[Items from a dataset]

▼

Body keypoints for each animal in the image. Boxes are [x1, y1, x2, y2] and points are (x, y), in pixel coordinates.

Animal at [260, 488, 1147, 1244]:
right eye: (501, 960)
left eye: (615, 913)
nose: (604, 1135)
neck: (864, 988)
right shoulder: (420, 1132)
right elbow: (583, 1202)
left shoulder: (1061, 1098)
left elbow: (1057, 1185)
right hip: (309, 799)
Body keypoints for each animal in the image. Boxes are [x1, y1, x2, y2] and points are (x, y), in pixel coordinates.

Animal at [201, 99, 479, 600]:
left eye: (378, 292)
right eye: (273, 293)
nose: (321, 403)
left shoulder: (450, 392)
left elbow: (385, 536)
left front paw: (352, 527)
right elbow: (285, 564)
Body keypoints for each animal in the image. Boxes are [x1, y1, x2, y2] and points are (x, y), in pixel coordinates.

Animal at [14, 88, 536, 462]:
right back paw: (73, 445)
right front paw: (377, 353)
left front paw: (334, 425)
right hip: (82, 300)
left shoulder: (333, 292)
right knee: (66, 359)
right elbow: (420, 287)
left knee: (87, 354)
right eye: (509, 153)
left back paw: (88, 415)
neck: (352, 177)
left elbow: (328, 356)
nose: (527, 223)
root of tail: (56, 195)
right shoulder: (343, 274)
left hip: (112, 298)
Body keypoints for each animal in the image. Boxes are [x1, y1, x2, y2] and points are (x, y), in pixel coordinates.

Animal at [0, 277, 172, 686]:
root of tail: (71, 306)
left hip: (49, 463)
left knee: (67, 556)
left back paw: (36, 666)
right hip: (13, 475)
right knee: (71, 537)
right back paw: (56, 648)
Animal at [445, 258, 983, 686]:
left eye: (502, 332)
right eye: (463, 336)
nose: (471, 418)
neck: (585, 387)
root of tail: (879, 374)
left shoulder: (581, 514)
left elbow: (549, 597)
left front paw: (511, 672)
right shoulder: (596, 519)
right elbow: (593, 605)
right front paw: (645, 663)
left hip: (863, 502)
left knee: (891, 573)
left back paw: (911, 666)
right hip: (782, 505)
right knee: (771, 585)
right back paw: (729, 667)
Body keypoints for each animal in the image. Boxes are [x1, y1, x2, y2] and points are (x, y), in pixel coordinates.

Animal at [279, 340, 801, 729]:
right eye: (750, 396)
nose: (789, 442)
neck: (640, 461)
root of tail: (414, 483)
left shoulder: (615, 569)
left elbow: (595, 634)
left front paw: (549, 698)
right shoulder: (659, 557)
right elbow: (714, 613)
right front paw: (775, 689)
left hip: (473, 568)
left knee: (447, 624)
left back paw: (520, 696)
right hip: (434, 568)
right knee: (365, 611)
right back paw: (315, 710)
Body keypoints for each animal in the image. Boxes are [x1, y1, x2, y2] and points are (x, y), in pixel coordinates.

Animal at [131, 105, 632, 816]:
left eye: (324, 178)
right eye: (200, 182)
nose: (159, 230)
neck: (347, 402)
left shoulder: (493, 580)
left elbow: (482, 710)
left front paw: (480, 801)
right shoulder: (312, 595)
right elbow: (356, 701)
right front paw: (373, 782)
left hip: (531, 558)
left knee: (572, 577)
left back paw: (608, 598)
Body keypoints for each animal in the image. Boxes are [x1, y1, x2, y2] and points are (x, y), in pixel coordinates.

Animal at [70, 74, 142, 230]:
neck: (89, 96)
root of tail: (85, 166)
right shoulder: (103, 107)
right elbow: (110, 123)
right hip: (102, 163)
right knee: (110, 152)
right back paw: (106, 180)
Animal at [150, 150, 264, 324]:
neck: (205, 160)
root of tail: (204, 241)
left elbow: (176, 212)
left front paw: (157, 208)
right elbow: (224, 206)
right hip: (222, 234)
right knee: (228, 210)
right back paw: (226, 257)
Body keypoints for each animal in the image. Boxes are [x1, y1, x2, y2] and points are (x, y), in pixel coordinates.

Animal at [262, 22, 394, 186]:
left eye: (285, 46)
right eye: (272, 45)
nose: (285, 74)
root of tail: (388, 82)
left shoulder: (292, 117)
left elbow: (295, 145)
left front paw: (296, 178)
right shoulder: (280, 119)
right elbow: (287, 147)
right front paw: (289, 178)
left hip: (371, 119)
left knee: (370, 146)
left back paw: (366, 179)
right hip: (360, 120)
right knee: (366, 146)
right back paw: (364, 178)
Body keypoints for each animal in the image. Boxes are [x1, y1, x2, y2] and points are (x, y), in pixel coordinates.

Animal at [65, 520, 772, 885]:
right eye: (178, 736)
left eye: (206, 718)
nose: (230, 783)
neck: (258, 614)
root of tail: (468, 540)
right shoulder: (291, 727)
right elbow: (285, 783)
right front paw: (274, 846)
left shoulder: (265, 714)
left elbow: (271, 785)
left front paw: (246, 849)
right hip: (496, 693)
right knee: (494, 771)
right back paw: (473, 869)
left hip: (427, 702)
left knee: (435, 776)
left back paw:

▲

● What is required
The entries above need to be repeated in full, exactly as written.

● Task solution
Body keypoints for each animal in the image. Boxes are [x1, y1, x2, y2] and points are (x, y), in pixel coordinates.

Animal at [260, 488, 1147, 1244]:
right eye: (501, 960)
left eye: (615, 913)
nose: (604, 1135)
neck: (864, 988)
right shoulder: (420, 1132)
right elbow: (583, 1202)
left shoulder: (1061, 1098)
left elbow: (1057, 1185)
right hip: (309, 799)
Body keypoints for each animal in the image. Boxes are [x1, y1, x2, y2] and points are (x, y), in pixel coordinates.

Animal at [201, 99, 479, 600]:
left eye: (378, 292)
right eye: (273, 293)
nose: (321, 403)
left shoulder: (450, 392)
left elbow: (385, 536)
left front paw: (352, 527)
right elbow: (285, 564)
Body keypoints for each animal in the image. Boxes are [x1, y1, x2, y2] and points are (x, y), in pixel coordinates.

Animal at [14, 88, 536, 462]:
right back paw: (73, 445)
right front paw: (377, 353)
left front paw: (334, 425)
right hip: (82, 300)
left shoulder: (333, 292)
right knee: (66, 359)
right elbow: (420, 287)
left knee: (87, 354)
right eye: (509, 153)
left back paw: (88, 415)
neck: (352, 177)
left elbow: (328, 356)
nose: (527, 223)
root of tail: (56, 195)
right shoulder: (343, 274)
left hip: (112, 298)
Body keypoints for each animal in the image. Boxes are [x1, y1, x2, y2] and points are (x, y), in pixel coordinates.

Animal at [0, 277, 172, 686]:
root of tail: (71, 306)
left hip: (49, 463)
left knee: (67, 556)
left back paw: (36, 666)
right hip: (13, 475)
right knee: (71, 537)
right back paw: (56, 648)
Animal at [445, 258, 983, 686]:
left eye: (502, 332)
right eye: (463, 336)
nose: (471, 418)
neck: (585, 387)
root of tail: (879, 374)
left shoulder: (581, 514)
left elbow: (549, 597)
left front paw: (511, 672)
right shoulder: (596, 519)
right elbow: (593, 605)
right front paw: (645, 663)
left hip: (863, 502)
left knee: (891, 573)
left back paw: (911, 666)
right hip: (782, 505)
right knee: (771, 585)
right back paw: (729, 667)
Body keypoints for each animal in the image. Boxes are [x1, y1, x2, y2] and points are (x, y), in pixel coordinates.

Animal at [279, 340, 801, 729]:
right eye: (750, 396)
nose: (789, 442)
neck: (640, 461)
root of tail: (414, 483)
left shoulder: (615, 569)
left elbow: (595, 634)
left front paw: (549, 698)
right shoulder: (659, 557)
right elbow: (714, 613)
right front paw: (775, 689)
left hip: (473, 568)
left knee: (447, 624)
left back paw: (520, 696)
right hip: (434, 568)
right knee: (365, 611)
right back paw: (315, 710)
Body keypoints for each animal in the image. Boxes are [x1, y1, x2, y2] and points are (x, y), in pixel coordinates.

Animal at [131, 105, 632, 816]:
left eye: (324, 178)
right eye: (200, 182)
nose: (159, 230)
neck: (347, 402)
left shoulder: (493, 580)
left elbow: (482, 710)
left front paw: (480, 801)
right shoulder: (312, 595)
right elbow: (356, 701)
right front paw: (373, 782)
left hip: (531, 558)
left knee: (572, 577)
left back paw: (608, 598)
Body keypoints for each animal in the image. Boxes are [x1, y1, x2, y2] and points are (x, y), in pixel coordinates.

Animal at [70, 74, 142, 230]:
neck: (89, 96)
root of tail: (85, 166)
right shoulder: (103, 107)
right elbow: (110, 123)
right hip: (102, 163)
right knee: (110, 152)
right back paw: (106, 180)
Animal at [150, 150, 264, 324]:
neck: (205, 160)
root of tail: (204, 241)
left elbow: (176, 212)
left front paw: (157, 208)
right elbow: (224, 206)
right hip: (222, 234)
right knee: (228, 210)
right back paw: (226, 257)
Body keypoints for each animal in the image. Boxes are [x1, y1, x2, y2] and points are (x, y), in pixel coordinates.

Animal at [262, 22, 394, 186]:
left eye: (285, 46)
right eye: (272, 45)
nose: (285, 74)
root of tail: (388, 82)
left shoulder: (292, 117)
left elbow: (295, 145)
left front paw: (296, 178)
right shoulder: (280, 119)
right elbow: (287, 147)
right front paw: (289, 178)
left hip: (371, 119)
left knee: (370, 146)
left back paw: (366, 179)
right hip: (360, 120)
right knee: (366, 146)
right back paw: (364, 178)
Body keypoints for each animal in the image. Boxes are [x1, y1, x2, y2] and points are (x, y), in pixel coordinates.

Animal at [65, 520, 772, 885]:
right eye: (178, 736)
left eye: (206, 718)
nose: (230, 783)
neck: (258, 614)
root of tail: (468, 540)
right shoulder: (291, 727)
right elbow: (285, 783)
right front paw: (274, 846)
left shoulder: (265, 714)
left elbow: (271, 785)
left front paw: (246, 849)
right hip: (496, 693)
right knee: (494, 771)
right back paw: (473, 869)
left hip: (427, 702)
left knee: (435, 776)
left back paw:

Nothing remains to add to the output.